# Extracted text
· · · ·
I am creating a tokenization system in Kotlin / JVM that takes in a file and returns each char or sequence of chars as a token. For some reason, whenever I tokenized a string, it finds the second instance of s "string" token before moving onto the next token, or in other words, the tokens are not in order. I think it might have to do with the loop, but I just can't figure it out. I am still learning Kotlin, so if anyone could give me pointers as well, that'd be great! Much appreciated any help.
output of tokens :
[["chello", string], ["tomo", string], [:, keyV], ["hunna", string], ["moobes", string], ["hunna", string]]
My file looks like this.
STORE "chello" : "tomo" as 1235312
SEND "hunna" in Hollo
GET "moobes"
GET "hunna"
fun tokenCreator (file: BufferedReader) {
var lexicon : String = file.readText()
· · · ·
# Data extract
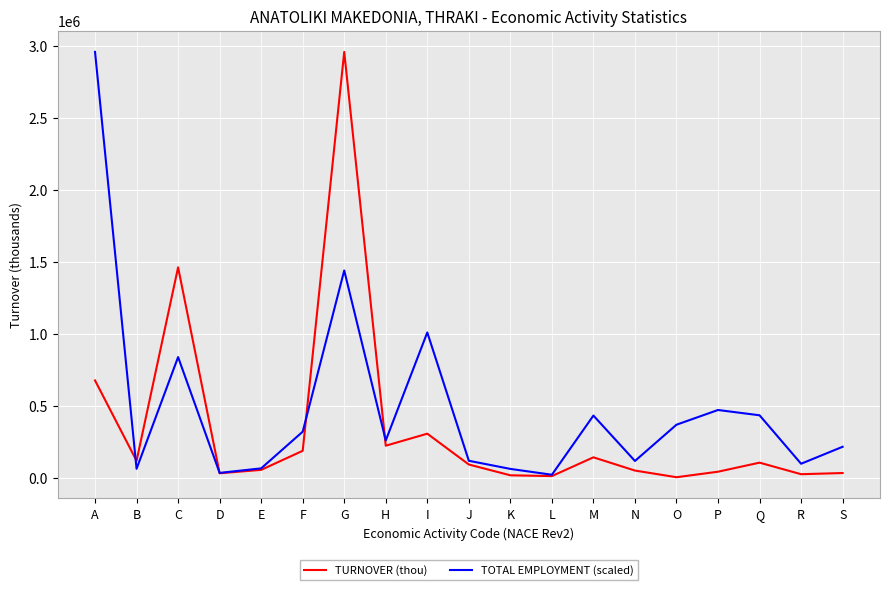

The value of TURNOVER (thou) at A is 260688.7. True or false?

False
· · · ·
# Exercise instructions
[1] In the Kotlin tokenizer post, which command word begins each of the last two lines of the file?
[2] Please update the Kotlin tokenizer post, starting at "I am creating" and ending at "appreciated any help.", so that "Scala" replaces "Kotlin".

# Solved problems
[1] GET

[2]
I am creating a tokenization system in Scala / JVM that takes in a file and returns each char or sequence of chars as a token. For some reason, whenever I tokenized a string, it finds the second instance of s "string" token before moving onto the next token, or in other words, the tokens are not in order. I think it might have to do with the loop, but I just can't figure it out. I am still learning Scala, so if anyone could give me pointers as well, that'd be great! Much appreciated any help.